Here are a few more key points made at the conference:

• The music industry--under severe pressure from people who download, burn, and distribute free, albeit illegal, copies of copyrighted songs--will recover but will be less profitable, said Landau. A likely price point: $1 a song. Despite the hype, no major artist has become a star without the marketing power of a major label, he asserted.

• Digital distribution and projection of films is coming but is being slowed by high costs (about $100,000 per screen) and concerns about piracy, said Carl Rosendahl, founder of Pacific Data Images and a 1979 graduate of the Stanford School of Engineering. TiVo and other similar hard-drive-based recording technologies worry the television industry but won't put an end to commercials.
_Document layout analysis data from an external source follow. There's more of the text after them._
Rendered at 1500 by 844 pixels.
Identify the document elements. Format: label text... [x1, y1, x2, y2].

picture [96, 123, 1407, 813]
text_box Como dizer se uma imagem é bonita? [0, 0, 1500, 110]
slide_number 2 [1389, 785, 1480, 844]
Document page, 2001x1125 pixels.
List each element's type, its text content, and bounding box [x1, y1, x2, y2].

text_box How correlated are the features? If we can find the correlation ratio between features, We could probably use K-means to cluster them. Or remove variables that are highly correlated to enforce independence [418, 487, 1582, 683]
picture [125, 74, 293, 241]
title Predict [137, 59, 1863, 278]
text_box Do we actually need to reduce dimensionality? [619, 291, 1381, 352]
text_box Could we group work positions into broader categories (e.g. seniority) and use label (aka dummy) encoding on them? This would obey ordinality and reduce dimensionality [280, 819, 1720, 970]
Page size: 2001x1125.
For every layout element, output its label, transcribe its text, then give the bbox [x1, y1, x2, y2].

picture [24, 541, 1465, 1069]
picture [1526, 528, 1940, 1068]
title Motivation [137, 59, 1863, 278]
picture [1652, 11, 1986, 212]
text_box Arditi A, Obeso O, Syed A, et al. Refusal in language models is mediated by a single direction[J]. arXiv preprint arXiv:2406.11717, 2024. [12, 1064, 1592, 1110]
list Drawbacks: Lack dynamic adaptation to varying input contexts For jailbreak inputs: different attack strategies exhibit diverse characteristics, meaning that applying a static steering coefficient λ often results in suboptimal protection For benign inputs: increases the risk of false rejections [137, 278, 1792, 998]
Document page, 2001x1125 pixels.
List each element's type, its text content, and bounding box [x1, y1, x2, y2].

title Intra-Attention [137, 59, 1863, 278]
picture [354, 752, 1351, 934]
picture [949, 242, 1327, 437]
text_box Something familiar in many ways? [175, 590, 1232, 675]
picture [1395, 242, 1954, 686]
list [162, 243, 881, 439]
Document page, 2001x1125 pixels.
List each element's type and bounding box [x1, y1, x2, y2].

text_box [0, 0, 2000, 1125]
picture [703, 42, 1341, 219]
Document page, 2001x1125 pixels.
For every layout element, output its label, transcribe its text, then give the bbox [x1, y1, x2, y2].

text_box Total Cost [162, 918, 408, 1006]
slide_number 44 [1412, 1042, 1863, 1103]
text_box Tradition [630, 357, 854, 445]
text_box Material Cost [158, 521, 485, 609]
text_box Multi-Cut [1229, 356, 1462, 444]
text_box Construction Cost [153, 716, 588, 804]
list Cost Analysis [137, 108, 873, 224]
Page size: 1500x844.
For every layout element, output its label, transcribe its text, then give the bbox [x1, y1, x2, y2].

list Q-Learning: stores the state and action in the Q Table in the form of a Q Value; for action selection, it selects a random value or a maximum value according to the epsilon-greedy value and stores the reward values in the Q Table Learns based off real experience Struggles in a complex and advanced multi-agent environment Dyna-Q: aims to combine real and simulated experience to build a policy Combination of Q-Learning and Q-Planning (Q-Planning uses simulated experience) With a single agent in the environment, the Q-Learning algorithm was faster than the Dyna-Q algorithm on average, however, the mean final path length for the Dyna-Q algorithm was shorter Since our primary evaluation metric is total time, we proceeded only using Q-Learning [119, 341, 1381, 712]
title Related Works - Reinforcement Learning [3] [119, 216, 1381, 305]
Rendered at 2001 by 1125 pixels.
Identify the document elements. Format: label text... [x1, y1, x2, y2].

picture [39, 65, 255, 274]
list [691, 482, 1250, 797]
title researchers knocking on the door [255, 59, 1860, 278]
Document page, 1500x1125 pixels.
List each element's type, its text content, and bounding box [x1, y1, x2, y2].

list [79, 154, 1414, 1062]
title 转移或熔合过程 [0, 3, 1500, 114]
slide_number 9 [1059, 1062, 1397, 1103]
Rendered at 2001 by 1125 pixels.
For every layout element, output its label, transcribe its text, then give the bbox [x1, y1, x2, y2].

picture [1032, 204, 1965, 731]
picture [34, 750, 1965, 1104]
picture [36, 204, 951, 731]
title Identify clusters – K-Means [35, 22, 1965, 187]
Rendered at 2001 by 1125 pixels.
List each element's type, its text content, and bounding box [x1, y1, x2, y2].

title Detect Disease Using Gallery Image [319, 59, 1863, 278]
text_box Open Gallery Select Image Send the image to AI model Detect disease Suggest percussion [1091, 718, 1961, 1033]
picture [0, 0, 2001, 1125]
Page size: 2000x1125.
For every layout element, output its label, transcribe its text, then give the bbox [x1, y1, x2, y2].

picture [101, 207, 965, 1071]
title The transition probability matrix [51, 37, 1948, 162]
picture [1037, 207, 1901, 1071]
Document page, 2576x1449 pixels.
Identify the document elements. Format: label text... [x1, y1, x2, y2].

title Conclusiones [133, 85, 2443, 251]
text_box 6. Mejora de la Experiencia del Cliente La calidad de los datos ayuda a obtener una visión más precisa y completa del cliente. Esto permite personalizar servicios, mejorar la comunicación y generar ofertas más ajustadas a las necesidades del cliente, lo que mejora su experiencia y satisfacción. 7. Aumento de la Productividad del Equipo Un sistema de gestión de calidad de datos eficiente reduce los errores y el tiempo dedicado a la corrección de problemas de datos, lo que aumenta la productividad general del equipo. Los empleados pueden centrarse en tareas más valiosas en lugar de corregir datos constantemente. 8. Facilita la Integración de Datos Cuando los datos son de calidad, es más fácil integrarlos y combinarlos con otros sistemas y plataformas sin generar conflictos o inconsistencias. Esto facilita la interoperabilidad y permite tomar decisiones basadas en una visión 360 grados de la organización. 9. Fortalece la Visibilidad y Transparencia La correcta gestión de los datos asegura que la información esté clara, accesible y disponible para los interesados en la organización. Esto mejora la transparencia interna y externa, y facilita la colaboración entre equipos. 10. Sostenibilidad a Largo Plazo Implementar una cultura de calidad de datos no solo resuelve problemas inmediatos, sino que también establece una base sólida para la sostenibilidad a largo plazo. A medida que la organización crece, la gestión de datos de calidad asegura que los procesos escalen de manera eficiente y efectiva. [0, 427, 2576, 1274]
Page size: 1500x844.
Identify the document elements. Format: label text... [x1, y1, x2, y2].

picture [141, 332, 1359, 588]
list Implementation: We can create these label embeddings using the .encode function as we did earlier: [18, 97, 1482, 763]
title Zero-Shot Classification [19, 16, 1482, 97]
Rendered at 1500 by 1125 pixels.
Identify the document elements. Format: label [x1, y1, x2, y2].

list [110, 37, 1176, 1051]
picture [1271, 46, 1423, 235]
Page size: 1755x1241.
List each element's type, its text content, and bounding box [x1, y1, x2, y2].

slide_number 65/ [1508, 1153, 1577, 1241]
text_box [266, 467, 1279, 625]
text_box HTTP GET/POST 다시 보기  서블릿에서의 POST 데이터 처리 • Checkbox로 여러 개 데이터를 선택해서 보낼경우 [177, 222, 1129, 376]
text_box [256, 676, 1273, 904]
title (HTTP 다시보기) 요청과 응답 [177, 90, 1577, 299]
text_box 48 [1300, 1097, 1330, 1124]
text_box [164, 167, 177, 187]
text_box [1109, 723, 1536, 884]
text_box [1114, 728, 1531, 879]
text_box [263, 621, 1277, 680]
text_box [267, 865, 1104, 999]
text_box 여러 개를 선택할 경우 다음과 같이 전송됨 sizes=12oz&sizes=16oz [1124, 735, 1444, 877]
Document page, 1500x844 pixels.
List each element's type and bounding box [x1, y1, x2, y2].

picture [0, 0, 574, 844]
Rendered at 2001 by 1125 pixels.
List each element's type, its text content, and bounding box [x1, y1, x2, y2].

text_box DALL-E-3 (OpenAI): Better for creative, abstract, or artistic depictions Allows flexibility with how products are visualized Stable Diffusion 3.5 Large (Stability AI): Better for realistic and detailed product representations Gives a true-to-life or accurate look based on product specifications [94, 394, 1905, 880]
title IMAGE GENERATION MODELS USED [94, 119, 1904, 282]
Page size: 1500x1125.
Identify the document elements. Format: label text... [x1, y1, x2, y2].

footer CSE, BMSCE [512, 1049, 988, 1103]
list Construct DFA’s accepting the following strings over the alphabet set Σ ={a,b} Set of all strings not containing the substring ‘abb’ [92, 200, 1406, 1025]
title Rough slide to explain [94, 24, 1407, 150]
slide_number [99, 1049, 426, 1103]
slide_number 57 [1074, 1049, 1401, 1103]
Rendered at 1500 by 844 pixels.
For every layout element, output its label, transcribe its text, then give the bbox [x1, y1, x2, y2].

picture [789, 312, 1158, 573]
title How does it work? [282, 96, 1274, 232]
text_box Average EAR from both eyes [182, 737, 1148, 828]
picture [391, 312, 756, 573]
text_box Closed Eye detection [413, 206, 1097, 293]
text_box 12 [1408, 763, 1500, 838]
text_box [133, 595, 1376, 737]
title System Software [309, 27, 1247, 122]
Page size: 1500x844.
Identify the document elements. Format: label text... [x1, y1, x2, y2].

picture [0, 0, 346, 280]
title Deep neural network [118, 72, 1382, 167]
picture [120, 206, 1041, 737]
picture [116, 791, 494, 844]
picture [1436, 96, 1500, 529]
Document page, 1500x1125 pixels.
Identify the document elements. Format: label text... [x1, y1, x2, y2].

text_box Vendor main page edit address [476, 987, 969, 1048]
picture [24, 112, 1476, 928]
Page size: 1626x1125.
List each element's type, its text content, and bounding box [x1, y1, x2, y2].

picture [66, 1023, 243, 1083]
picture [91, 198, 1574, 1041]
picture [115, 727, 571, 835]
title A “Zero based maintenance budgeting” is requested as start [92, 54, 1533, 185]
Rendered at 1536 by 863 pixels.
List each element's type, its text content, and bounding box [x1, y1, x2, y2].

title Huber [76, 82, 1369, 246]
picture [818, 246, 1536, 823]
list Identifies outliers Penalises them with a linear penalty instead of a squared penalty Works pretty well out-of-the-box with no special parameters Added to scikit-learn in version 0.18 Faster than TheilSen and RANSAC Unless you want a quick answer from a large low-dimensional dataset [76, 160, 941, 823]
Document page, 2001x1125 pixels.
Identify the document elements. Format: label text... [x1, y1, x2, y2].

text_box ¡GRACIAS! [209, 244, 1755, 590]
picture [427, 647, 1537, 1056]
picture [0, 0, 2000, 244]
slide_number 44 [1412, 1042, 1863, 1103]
• Expect networks to experiment with new ways to support advertisers, such as sponsored concerts or even sporting events that contain unzappable commercial content, several speakers said.

• Top-tier video games now cost as much as $13 million to develop and market but can generate $100 million in gross revenue, said Bing Gordon, co-founder of game publisher Electronic Arts. By 2010, costs may have to triple to keep pace with a growing demand for realism.